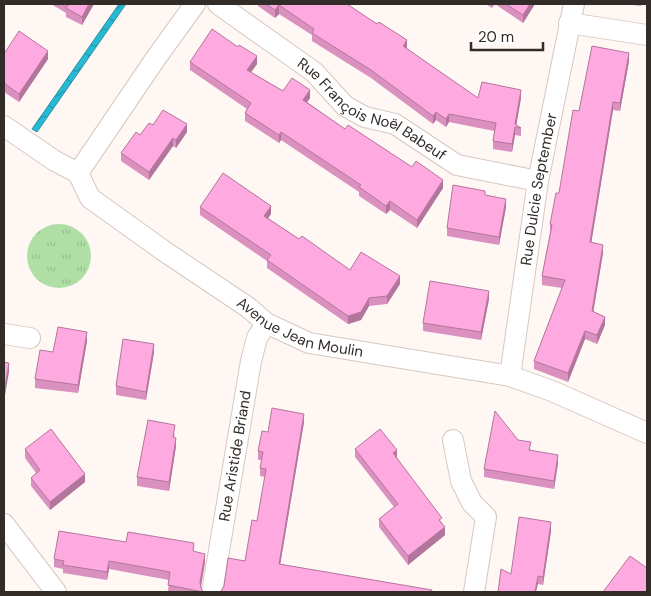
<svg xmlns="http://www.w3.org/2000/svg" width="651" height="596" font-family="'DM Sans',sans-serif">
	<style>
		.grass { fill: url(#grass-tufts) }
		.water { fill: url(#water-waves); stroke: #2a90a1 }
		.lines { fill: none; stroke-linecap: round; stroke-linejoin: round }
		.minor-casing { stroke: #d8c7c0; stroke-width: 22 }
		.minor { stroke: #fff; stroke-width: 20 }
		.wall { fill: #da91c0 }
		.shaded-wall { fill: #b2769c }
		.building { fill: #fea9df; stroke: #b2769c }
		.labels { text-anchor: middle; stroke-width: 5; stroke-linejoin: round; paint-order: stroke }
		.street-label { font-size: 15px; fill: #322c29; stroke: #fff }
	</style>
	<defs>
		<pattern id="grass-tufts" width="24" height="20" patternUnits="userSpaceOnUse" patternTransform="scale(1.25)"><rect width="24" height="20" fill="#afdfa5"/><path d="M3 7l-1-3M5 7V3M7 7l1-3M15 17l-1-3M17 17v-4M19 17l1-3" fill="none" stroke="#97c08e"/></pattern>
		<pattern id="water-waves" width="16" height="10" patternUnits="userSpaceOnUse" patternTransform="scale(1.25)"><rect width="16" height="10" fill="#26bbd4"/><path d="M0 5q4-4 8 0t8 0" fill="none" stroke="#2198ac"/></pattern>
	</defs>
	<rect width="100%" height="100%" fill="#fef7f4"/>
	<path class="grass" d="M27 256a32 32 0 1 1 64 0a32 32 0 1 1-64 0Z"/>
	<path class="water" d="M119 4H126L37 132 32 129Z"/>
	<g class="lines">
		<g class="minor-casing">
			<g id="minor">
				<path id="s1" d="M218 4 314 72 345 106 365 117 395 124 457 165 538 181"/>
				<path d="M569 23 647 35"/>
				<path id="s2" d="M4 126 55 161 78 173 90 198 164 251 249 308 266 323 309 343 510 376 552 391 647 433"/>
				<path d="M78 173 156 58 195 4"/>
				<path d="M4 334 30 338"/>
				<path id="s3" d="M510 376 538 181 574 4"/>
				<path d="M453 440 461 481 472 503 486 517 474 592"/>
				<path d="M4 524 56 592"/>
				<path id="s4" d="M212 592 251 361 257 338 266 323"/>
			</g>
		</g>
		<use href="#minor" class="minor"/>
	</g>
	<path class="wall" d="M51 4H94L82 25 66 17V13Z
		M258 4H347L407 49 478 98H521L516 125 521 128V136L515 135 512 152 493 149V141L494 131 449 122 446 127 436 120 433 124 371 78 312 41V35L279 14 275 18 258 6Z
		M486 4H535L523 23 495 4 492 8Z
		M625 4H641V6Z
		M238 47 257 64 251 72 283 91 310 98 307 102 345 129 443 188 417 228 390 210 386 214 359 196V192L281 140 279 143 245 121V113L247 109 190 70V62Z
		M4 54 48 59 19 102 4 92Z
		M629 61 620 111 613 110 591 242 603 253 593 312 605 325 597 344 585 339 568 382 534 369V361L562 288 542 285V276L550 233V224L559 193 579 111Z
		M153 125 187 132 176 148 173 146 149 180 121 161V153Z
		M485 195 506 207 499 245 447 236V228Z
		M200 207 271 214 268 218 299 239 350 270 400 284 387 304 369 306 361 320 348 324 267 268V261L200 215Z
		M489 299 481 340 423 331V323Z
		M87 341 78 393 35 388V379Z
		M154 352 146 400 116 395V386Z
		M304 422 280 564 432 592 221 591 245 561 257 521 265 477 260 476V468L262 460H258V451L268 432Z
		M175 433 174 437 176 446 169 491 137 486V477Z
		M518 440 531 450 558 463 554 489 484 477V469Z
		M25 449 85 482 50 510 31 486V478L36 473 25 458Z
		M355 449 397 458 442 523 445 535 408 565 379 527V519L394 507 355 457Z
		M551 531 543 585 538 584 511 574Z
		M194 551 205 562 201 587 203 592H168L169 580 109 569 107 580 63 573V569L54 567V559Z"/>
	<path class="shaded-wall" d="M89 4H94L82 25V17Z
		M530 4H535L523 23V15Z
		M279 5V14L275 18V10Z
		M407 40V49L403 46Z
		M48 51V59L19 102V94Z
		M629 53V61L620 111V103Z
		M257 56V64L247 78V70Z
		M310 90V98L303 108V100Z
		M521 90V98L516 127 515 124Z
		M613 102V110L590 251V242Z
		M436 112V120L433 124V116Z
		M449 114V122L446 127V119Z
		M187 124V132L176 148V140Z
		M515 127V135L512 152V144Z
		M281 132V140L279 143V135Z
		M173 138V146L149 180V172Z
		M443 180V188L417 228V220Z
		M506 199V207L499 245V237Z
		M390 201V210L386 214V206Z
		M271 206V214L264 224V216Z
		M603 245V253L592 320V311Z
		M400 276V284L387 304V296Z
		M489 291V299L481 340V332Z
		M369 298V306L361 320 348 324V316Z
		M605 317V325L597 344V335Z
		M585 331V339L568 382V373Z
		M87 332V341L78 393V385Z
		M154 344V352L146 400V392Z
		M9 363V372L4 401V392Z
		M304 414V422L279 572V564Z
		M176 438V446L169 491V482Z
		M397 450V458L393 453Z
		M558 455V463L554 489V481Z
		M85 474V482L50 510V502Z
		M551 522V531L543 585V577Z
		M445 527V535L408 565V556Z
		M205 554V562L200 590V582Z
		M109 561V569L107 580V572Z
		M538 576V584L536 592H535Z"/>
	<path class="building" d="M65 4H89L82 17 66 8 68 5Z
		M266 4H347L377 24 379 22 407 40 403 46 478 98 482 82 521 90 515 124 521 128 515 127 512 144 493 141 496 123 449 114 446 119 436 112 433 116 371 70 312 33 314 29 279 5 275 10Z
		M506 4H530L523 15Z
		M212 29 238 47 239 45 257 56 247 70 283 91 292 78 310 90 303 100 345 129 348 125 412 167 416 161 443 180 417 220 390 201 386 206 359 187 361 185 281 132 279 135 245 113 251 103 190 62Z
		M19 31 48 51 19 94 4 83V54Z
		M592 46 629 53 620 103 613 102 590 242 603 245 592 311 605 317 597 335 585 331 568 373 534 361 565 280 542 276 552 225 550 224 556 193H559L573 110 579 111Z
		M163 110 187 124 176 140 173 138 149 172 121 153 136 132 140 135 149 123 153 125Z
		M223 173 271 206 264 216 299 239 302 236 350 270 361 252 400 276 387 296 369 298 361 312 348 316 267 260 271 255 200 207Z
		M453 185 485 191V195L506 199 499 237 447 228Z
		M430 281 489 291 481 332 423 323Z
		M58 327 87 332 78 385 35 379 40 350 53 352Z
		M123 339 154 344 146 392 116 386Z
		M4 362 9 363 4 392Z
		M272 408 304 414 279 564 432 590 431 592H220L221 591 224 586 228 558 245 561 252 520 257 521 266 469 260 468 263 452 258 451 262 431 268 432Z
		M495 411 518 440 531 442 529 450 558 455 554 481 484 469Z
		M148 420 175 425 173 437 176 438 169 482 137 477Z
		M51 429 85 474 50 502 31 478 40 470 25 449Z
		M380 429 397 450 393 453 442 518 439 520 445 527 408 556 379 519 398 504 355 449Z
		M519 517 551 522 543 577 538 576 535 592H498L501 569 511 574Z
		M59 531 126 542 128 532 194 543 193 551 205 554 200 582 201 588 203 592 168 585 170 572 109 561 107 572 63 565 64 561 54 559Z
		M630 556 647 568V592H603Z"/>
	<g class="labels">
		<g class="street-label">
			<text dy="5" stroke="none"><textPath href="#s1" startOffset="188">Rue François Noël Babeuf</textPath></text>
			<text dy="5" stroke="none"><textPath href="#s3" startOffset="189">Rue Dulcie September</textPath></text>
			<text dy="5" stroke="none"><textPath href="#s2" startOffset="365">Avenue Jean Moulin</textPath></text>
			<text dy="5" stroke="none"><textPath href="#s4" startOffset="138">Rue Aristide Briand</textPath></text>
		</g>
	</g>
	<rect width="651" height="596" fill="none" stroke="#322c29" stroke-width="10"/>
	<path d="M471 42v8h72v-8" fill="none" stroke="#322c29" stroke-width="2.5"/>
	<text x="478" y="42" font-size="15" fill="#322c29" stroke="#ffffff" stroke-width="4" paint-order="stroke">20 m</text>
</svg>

======

PROBLEM DETAILS
For this exercise, copy each line from the listing above that has the word "lines".

TASK OUTPUT
		.lines { fill: none; stroke-linecap: round; stroke-linejoin: round }
	<g class="lines">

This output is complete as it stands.